*** Data excerpts ***

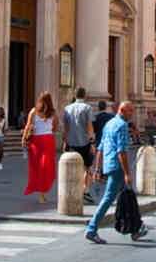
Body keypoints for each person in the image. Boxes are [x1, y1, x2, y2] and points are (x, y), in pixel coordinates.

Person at [85, 101, 148, 243]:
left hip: (109, 165)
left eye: (132, 111)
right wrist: (127, 173)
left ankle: (136, 227)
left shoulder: (109, 124)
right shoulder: (121, 126)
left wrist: (98, 168)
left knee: (129, 196)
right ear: (121, 110)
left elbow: (101, 148)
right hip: (117, 167)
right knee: (109, 198)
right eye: (129, 111)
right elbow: (122, 152)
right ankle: (92, 228)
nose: (132, 114)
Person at [22, 91, 60, 204]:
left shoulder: (33, 111)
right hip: (48, 140)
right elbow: (55, 127)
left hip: (36, 141)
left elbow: (28, 126)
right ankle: (42, 193)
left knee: (37, 167)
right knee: (46, 166)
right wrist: (47, 128)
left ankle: (39, 191)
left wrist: (24, 138)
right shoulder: (53, 113)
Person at [62, 87, 96, 205]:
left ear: (74, 96)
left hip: (71, 142)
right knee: (88, 166)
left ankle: (73, 190)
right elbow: (89, 126)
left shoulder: (67, 108)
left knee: (73, 166)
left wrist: (65, 141)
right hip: (85, 142)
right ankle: (85, 189)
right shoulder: (87, 108)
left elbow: (66, 128)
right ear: (84, 96)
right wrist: (92, 142)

*** End of Data excerpts ***

● **What is needed**:
Once the pictures are removed, print all the remaining data exactly as it stands.

● **Answer below**:
Body keypoints for each person in the image. Boxes are [x1, y1, x2, y2] and points are (x, y), in pixel coordinates.

Person at [85, 101, 148, 243]:
left hip: (109, 165)
left eye: (132, 111)
right wrist: (127, 173)
left ankle: (136, 227)
left shoulder: (109, 124)
right shoulder: (121, 126)
left wrist: (98, 168)
left knee: (129, 196)
right ear: (121, 110)
left elbow: (101, 148)
right hip: (117, 167)
right knee: (109, 198)
right eye: (129, 111)
right elbow: (122, 152)
right ankle: (92, 228)
nose: (132, 114)
Person at [22, 91, 60, 204]:
left shoulder: (33, 111)
right hip: (48, 140)
right elbow: (55, 127)
left hip: (36, 141)
left elbow: (28, 126)
right ankle: (42, 193)
left knee: (37, 167)
right knee: (46, 166)
right wrist: (47, 128)
left ankle: (39, 191)
left wrist: (24, 138)
right shoulder: (53, 113)
Person at [62, 87, 96, 205]:
left ear: (74, 96)
left hip: (71, 142)
right knee: (88, 166)
left ankle: (73, 190)
right elbow: (89, 126)
left shoulder: (67, 108)
left knee: (73, 166)
left wrist: (65, 141)
right hip: (85, 142)
right ankle: (85, 189)
right shoulder: (87, 108)
left elbow: (66, 128)
right ear: (84, 96)
right wrist: (92, 142)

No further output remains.